A job prospect with Nalco was my safety line to the real world, but even after struggling through the Chicago interview in early March and receiving an offer -- $800 month -- I was terrified of the real world. So falling into a teaching assistantship with Jack Duffy and the MBA program became my fallback, last resort, an easy way out of a tough situation.


Reflecting back on that spring, I was a modestly successful student, an aspiring business major (having escaped a dismal record in chemistry), and certainly not a very good boy friend, more selfish and self-centered than affectionate or considerate. I have my explanation, but I have no excuses.

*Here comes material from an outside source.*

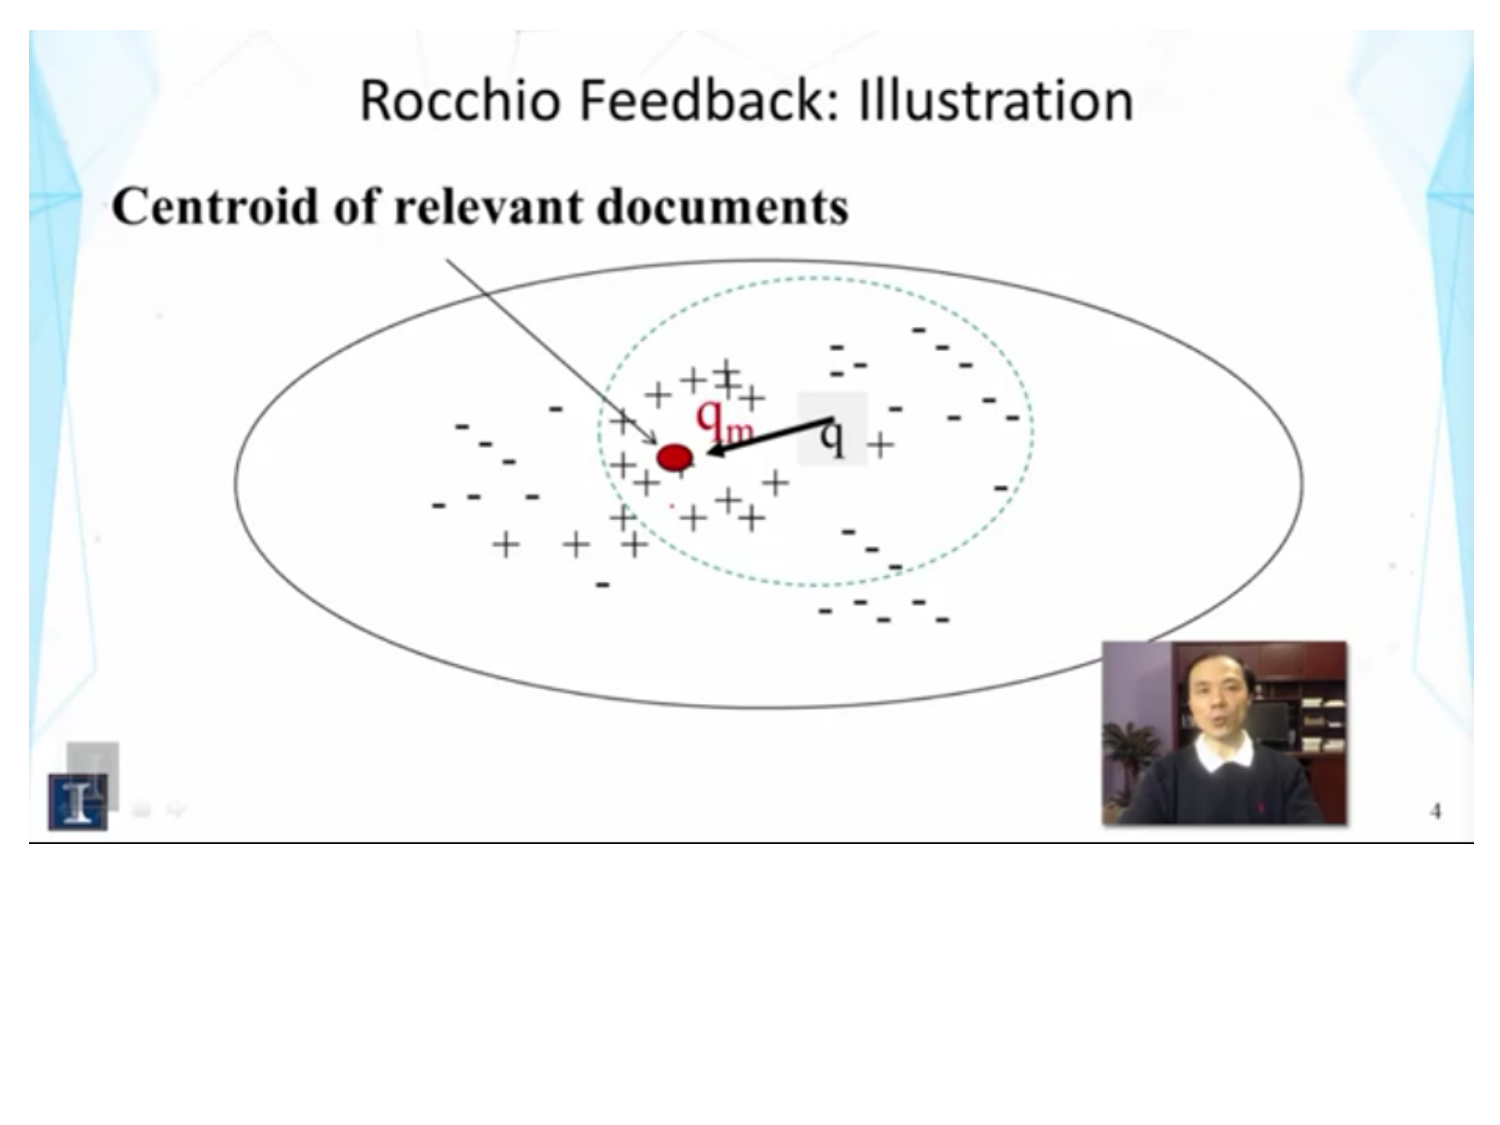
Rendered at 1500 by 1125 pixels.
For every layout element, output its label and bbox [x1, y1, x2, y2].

picture [29, 30, 1474, 844]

Around February, I wrote a detailed but wholly speculative future for me as a Disney executive, married to Nancy, living in Chicago, father of two children, a world traveler and a rising corporate star. It was pure fantasy. There are days when I wish it would have been realized, at least in part. By mid-April, with graduation a few weeks away, it was over for Nancy and me.


In fifty-year hindsight and with some reflection, it is probably safe to conclude that about the time I decided that Nalco was not for me and that staying on at Harpur and Hinman as a graduate teaching assistant and director of the Hinman night guard program, I realized that whatever status, power or ego my fourth year had offered could be extended and even increased with a fifth year, a fifth year of hundreds of newly arriving female students, a fifth year of paid room and board, free tuition, and some lucrative side gigs, meant that I'd probably be better off financially as well as long-term career-wise by staying at SUNY Binghamton another two years.


So, yes, I think that I was happy and optimistic as to my continuing happiness, creating a sense of joy in staying in college. On the other hand, that fifth year also became more of a comeuppance, almost anti-climactic, in terms of my 'career' in Hinman. Very few -- if any other than me -- Hinman students spent five years in Hinman. This probably can be best described as having overstayed my welcome; I should have left when my sense of self-worth was still rising, rather than taking on a fifth year to exploit that sense.


Once I hit that fifth year, it meant I'd have to stay a sixth year, just not necessarily on campus. And my success with M*A*S*H football disappeared almost overnight, as the very best of my team mates had moved on, while I dawdled at Harper. I recall a miserable final exit from the intramural fields, probably in September 1973, following a football loss and the realization that my M*A*S*H memories were now just that, just memories. I think I even abandoned the team in mid-season, showing just how disappointed this turn of events were for me.